阉四笑嘻嘻地说:“啊哟咧,我活了三十多年,从来没有见过这么标准的脖子,大小,长短,正好适合呢。”
中年男人莫名其妙,问:“适合什么?”
“这么漂亮的脖子,当真适合一刀砍下去!若不砍下来,当真可惜了。我保证,我一刀砍了你,你的头颅在地打滚,你的身子,还站在原地,分寸不动。”

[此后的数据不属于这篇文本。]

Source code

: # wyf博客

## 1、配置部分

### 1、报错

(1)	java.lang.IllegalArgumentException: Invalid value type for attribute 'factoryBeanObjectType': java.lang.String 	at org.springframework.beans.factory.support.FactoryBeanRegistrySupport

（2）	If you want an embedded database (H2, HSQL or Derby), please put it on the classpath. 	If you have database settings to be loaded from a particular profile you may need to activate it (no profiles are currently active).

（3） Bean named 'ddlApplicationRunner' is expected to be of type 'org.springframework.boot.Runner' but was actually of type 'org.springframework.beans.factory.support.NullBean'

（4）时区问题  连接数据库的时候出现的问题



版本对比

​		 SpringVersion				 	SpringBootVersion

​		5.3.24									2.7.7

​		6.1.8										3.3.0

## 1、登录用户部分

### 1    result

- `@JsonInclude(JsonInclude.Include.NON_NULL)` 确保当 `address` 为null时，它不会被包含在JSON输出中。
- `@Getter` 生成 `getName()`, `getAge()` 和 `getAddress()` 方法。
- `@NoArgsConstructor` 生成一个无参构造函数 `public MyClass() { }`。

中年男人被阉四的话,吓懵了,颤声问道:“你是哪个?”
阉四说:“龙城县第一号刽子手阉四,外号闪电刀,你都不晓得,你哪有资格做龙城城关镇里的人?”
中年男人吓得屁滚尿流,尖叫着:“刽子手阉四来了,快跑,快点跑啊!”
一条街上,刹那间,跑得只剩下三个人,阉四和他老婆,儿子。
别的男人犯花痴,自己家的男人犯杀人痴,怎么得了哒!阉四的老婆,抓起一根小贩丢下的竹扁担,追着阉四打过去。怒骂道:“你这个绝灭火烟的畜牲,老娘不打断你的狗腿,你是不会清醒的!”
从此,龙城县的小孩子们,每每哭啼不休的时候,大人们会说:“阉四来了!”小孩子们不晓得什么缘故,以为是索命的黑白无常到了,立马不哭不闹了。
这样的笑话,阉四在西阳塅里,也上演过一回,他看中的漂亮脖子,悬在辛夷的头颅和躯体之间。
本来胆小的辛夷,被阉四的话,吓得屎尿都屙在裤裆里。事后三年,辛夷问阉四:“你的胆子,比雷公还大,怎么炼出来的?”
阉四说:“把杀人当作一门艺术,或者艺术地杀人,你的胆量,自然就有了。”
我大爷爷被抓到龙城县上的牢房里,警察们剥光我大爷爷的衣服,在胸口上绑着一沓厚厚的烧纸,警察们在鸭蛋大的山茶树木棒,放肆打在烧纸上。每打一棒,我大爷爷便吐一口血。
这样打人的后果,表面上看不出任何伤痕,伤的是五脏六腑。邻间室的那个书生杜若,打过二十天之后,每次咳嗽,都带着大量的血丝,至今还起不了床。
“枳壳大爷,你若是不把同伙讲出来,你恐怕难得走出牢房。”
我大爷爷说:“我既然落在你们手里,就没有打算,活着离开这里。”
警察们把我大爷爷枳壳,和那个书生杜若,关在一起。这两个重刑犯,差不多打残废了,只剩下半条命,再不怕他们跑掉了。
装着糙米子煮的牢饭的木桶子,“嘭”的一声,在间舍的门口响起。阉四说:“你们两个死鬼,还起得了床吗?不吃的话,老子提走了!”
听到说话的声音,我大爷爷说:“送饭的伙计,你一口西阳塅里的土话,莫非你是西阳塅里的人?”